The Senate President, Dr. Bukola Saraki, Senator Dino Melaye and Ben Murray-Bruce were odered to honour the Federal High Court in Abuja’s invitation for questioning over their roles in the 5th October, 2018 street procession staged in Abuja by the Peoples Democratic Party.

The senators were part of the PDP leaders who led the protest which held some days after last year’s governorship election in Osun State was declared to have been won by the All Progressives Congress.

The protest was held by the senators who led the its members to the Independent National Electoral Commission’s office in Abuja, demanding a free and fair election in 2019. They alleged that the security agencies, including the Police, colluded with the APC to rig the earlier governorship election in Ekiti State and the one later held in Osun.

Justice Okon Abang dismissed the fundamental human rights enforcement suit file by Senators on delivering judgement.

The senators had sought the court’s order nullifying the October 6 and 8, 2018 letters of invitation by the Police.

They had also, in their suit filed on October 8, 2018, claimed that the Police invitation amounted to harassment, intimidation and an attempt by the Police to detain them unlawfully.

They prayed for, among others in the suit, the court’s declaration that the act of the Police dispersing their procession using tear gas was a violation of their various rights, and sought an order awarding them N500m as “exemplary and pecuniary damages.”

Justice Abang, in his judgment on Thursday, upheld the case made out by the Police by dismissing the applicants’ suit for lacking in merit and awarding the cost of N50,000 against the three applicants.

He held that a mere invitation by the Police, which are empowered by Section 4 of the Police Act to detect and investigate crimes, could never amount to harassment or intimidation.

Abang further held that the Police, having alleged in their response to the suit that the PDP procession was dispersed following the protesters’ riotous and criminal conduct, the law enforcement agency had the power to invite suspects for questioning.

He ruled that the Police invitation extended to them remained valid and subsisting, adding that it was the outcome of their honouring the invitation that would determine if their rights had been violated.

Abang ruled, “The court cannot restrain the Police from carrying out their statutory function; and in this case, they have acted within the provision of Section 4 of the Police Act.
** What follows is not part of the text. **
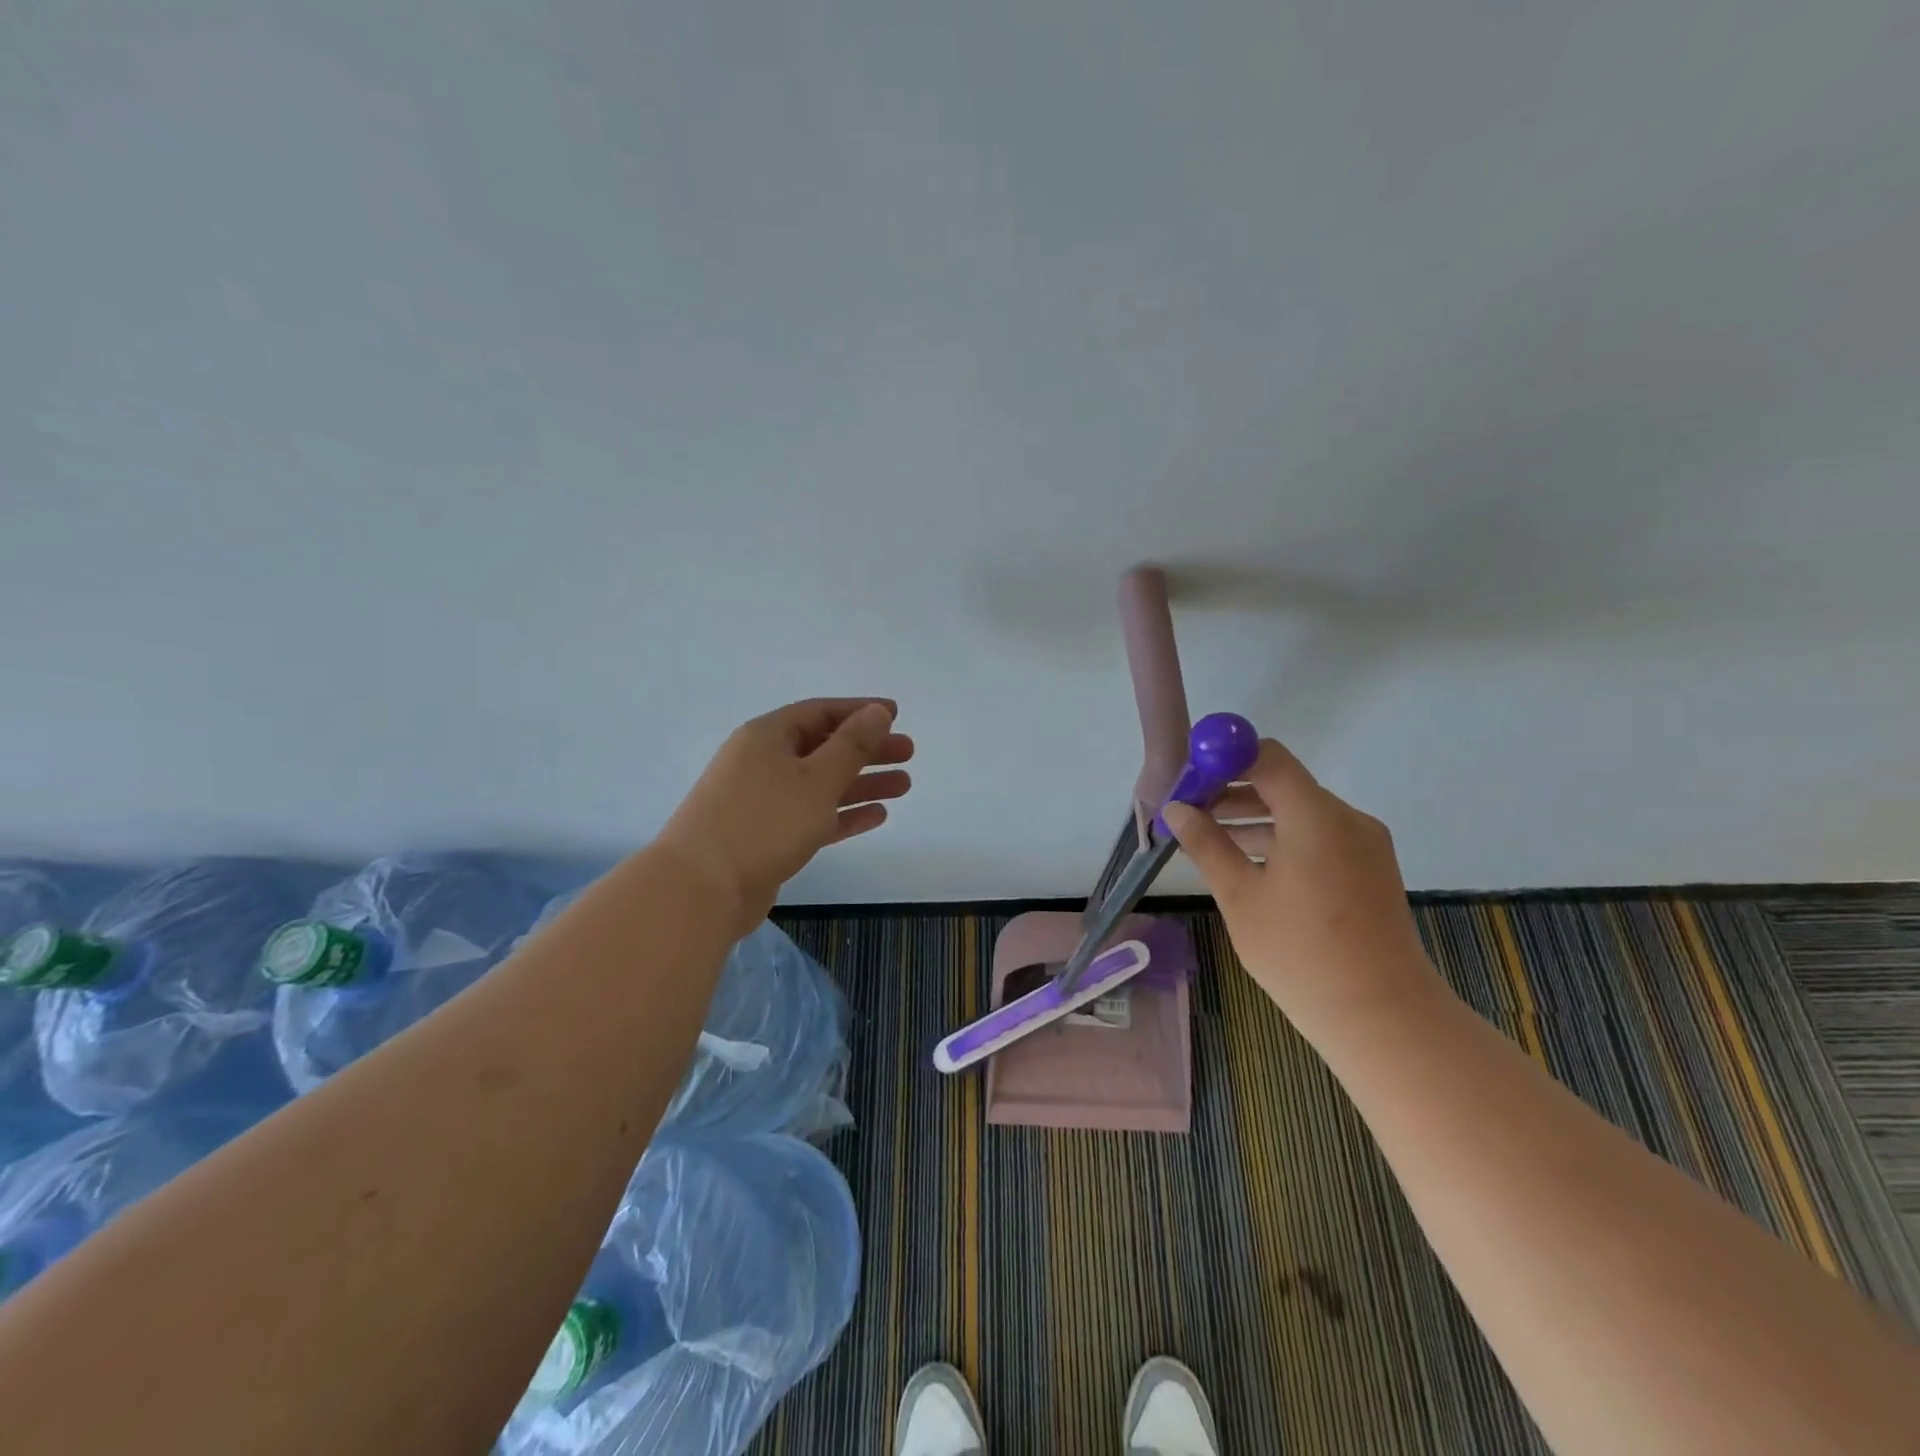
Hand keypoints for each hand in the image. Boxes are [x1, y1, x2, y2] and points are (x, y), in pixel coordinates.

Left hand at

“They issued the letters dated October 6 and 8 inviting the applicants for questioning over their roles in the procession of the Peoples Democratic Party that held on October 5, 2018. The Police acted in public and national interests.

“The letters of invitation dated October 6 and 8, 2018 remain valid and subsisting. The applicants shall respond and report to the Police without fail.

“It is the outcome of the applicants’ honouring the invitation that would determine if their rights have been violated; certainly not before honouring the invitation.”